§ **TEKST**
====

De Algemene Administratie van de Patrimoniumdocumentatie publiceerde op 14/11/2019 de circulaire 2019/C/121 , een administratieve commentaar betreffende de Brusselse ordonnantie van 13 december 2018 tot wijziging van de artikelen 921, 131bis en 212bis W.Reg. en van artikel 7 W.Succ. – Brussels Hoofdstedelijk Gewest – Registratierechten en successierechten – Aanvullende zekerheden – Geen dubbele belasting – Vrijstelling voor de voorafgaande schenkingen vermeld in een erfovereenkomst – Behoud van de fictie van artikel 7 W.Succ. – Abattement door teruggave gesteld onderaan op de verkoopakte van het onroerend goed dat het onmiddellijke abattement verhinderde .
II. Wijziging van artikel 921 W.Reg.Br.
2.1. Gewestvorming – Lokalisatiecriterium
2.2. Problematiek van de aanvullende zekerheden
2.3. Vermijding van de dubbele belasting
III. Herstel van artikel 131bis W.Reg.Br. en wijziging van artikel 7 W.Succ.Br.

====

§ **GEGEVENSUITTREKSEL**
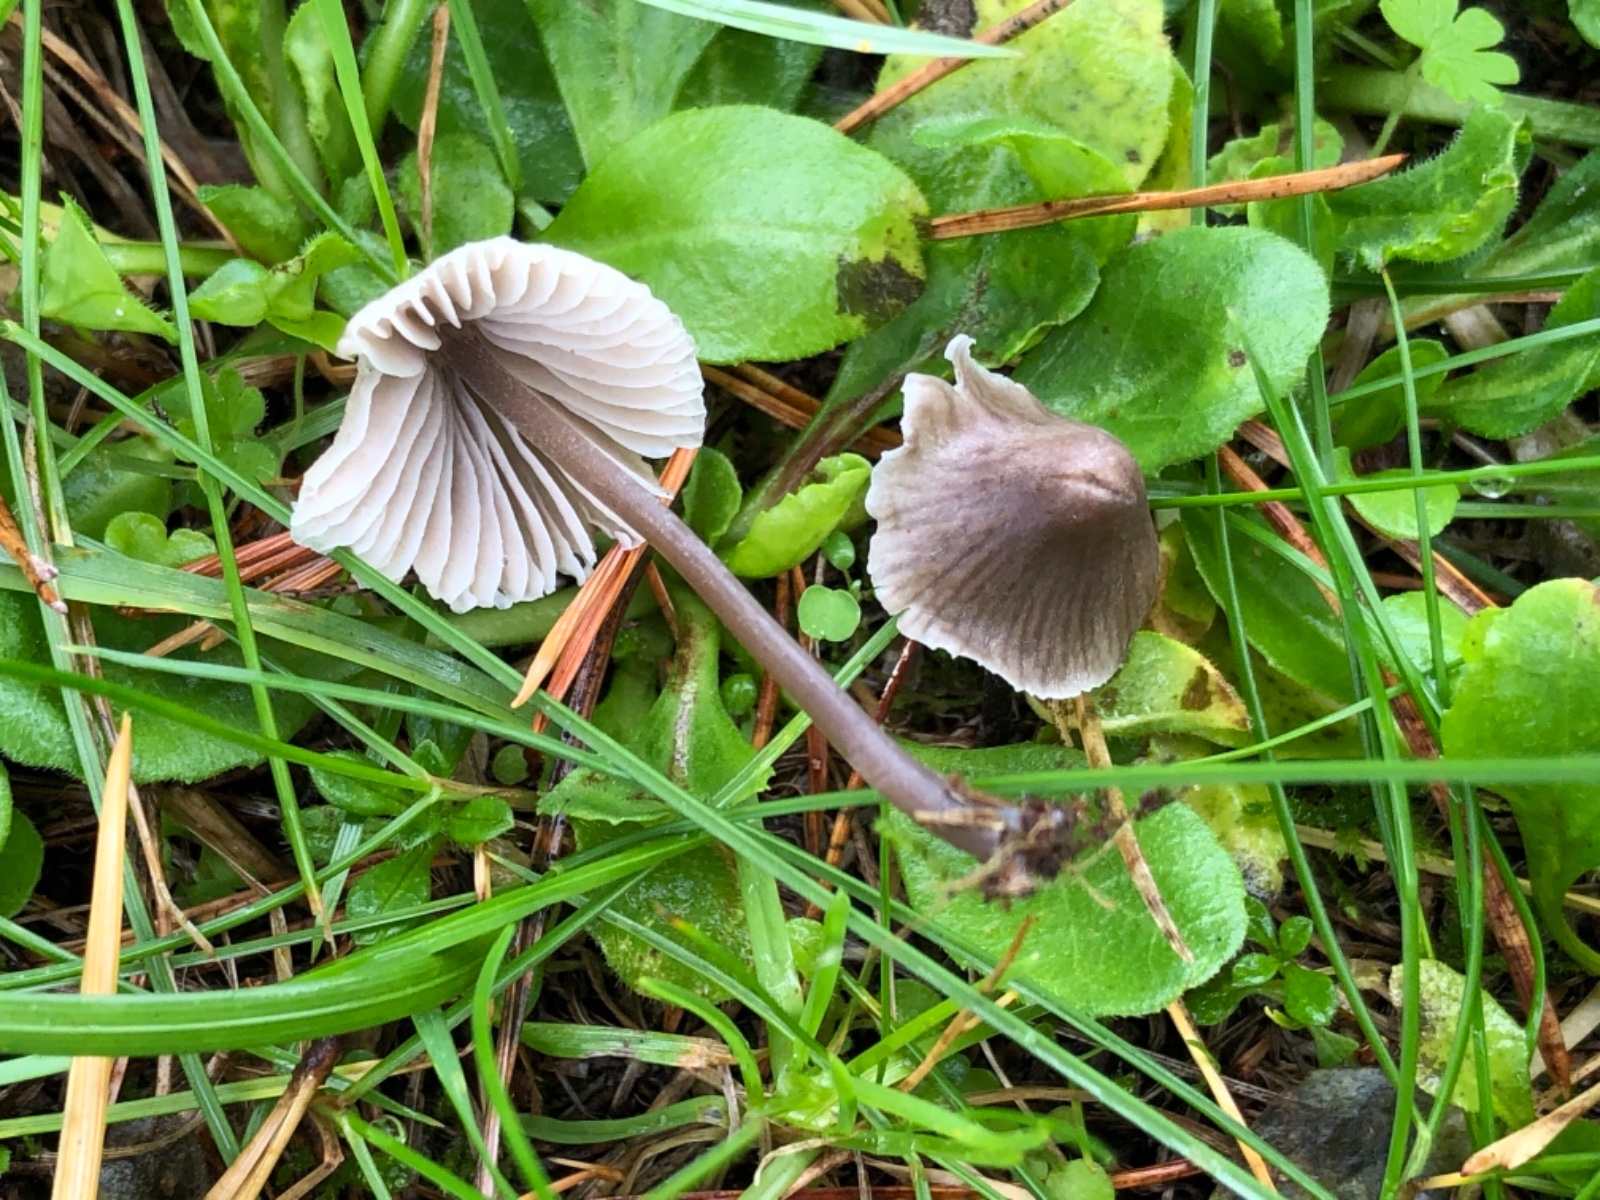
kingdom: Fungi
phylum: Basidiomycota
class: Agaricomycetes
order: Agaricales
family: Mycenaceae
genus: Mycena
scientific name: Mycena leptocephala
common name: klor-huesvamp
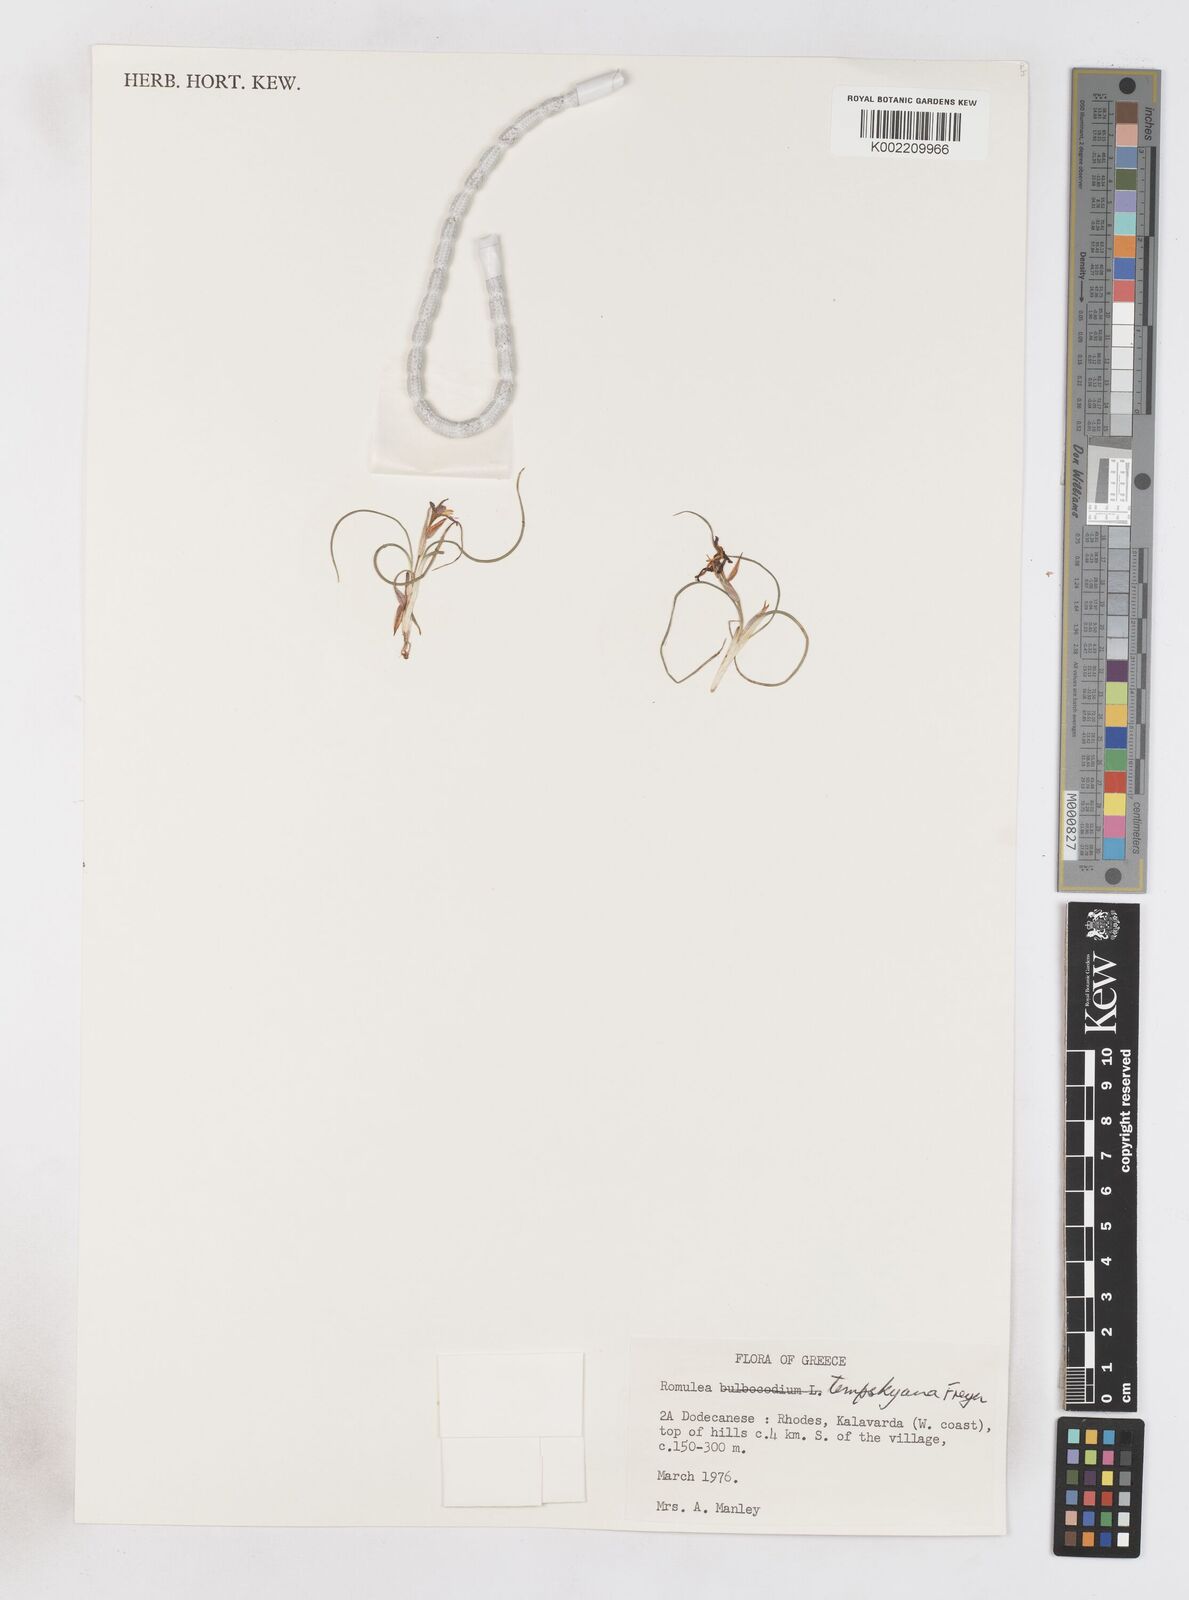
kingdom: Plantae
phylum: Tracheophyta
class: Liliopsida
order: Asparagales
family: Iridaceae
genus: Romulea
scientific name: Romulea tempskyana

====

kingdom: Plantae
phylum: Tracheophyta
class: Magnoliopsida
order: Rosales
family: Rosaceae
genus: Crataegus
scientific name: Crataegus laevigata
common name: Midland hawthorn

====

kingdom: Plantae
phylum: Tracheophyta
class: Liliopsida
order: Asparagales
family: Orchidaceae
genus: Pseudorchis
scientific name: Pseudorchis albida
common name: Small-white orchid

====

§ **SCHRIFTELIJKE OPDRACHT**
Schrijf alstublieft het vervolg van de tekst over de Brusselse circulaire 2019/C/121, aansluitend op de laatste regel. De gegevens zijn hier niet nodig.

§ **ANTWOORD**
3.1. Vermelding van een niet-geregistreerde voorafgaande schenking in een erfovereenkomst
3.2. Invoering van een nieuwe vrijstelling in artikel 131bis W.Reg.Br.
3.3. Behoud van het fictief legaat van artikel 7 W.Succ.Br.
IV. Wijziging van artikel 212bis W.Reg.Br.
In het Belgisch Staatsblad van 21 december 2018 (p.101873) werd de Brusselse ordonnantie van 13 december 2018 gepubliceerd tot wijziging van de artikelen 921, 131bis en 212bis van het Wetboek der Registratie-, Hypotheek- en Griffierechten (W.Reg.) en van artikel 7 van het Wetboek der Successierechten (W.Succ.) (hierna: ordonnantie).
De ordonnantie heeft de volgende wijzigingen aangebracht (Ontwerp van ordonnantie tot wijziging van de artikelen 921, 131bis en 212bis van het Wetboek der Registratie, Hypotheek- en Griffierechten en van artikel 7 van het Wetboek der Successierechten, memorie van toelichting, Doc., Brussels Hoofdstedelijk Parlement, 2019-2019, nr. A-730/1, p.1):
De huidige circulaire geeft toelichting bij de maatregelen inzake registratie- en successierecht.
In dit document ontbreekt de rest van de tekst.